Thinking shots is just what Keith has been doing all season, and it has paid off big time on the score sheet.

Keith notched his sixth goal of the season -- and his third game-winner -- in Tuesday's win over Dallas.

And when he's not scoring goals, those shots from the point have led to 51 assists for Keith, who is quickly approaching the 55 he totaled in his 2010 Norris Trophy-winning season.

How does he explain the improved accuracy?

"Sometimes it's just being focused, and trying to be cognizant of the fact that I want to try to hit the net, and just get it on net," Keith said. "I try to work on my shot, and it's kind of been a work in progress, but I want to just keep getting better.

"I'm trying to be smarter, working on a few things with the assistant coaches. But it's tough with the forwards blocking shots. They have so much equipment on now that they don't feel shots now as much as they used to."

That means the still quick-as-a-cat defenseman has to react even quicker to find those rare, tiny openings between himself and the net.

"Part of it is having a good gap," Keith said. "When I'm up on the play creating offense, pucks come to me and I keep pucks in the zone better and am up on the play a lot better.

"So I not only defend better, but I help create offense."

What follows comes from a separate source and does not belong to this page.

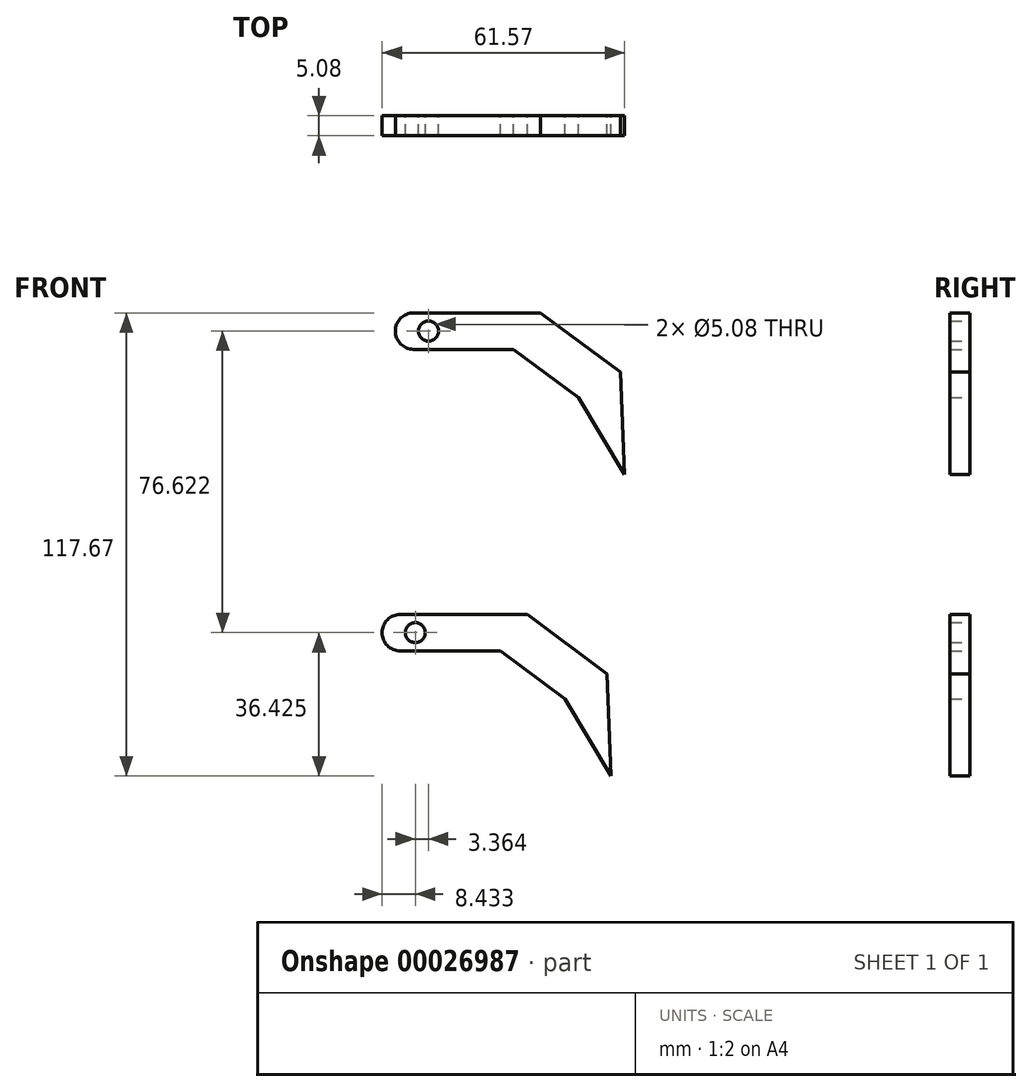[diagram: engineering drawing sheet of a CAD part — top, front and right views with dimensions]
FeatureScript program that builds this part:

All of which has led to renewed talk of the veteran, who ranks second among NHL defensemen with 57 points and is fourth overall in the league in assists, of perhaps winning his second Norris Trophy in five years.

His coach certainly would be on board with that.

"I think he's been at a better level this year as far as both sides of the puck," Quenneville said. "Obviously his production has been high-end.

"Defensively, him and (Brent Seabrook) together have been an excellent pair, so it's been a real good year for him."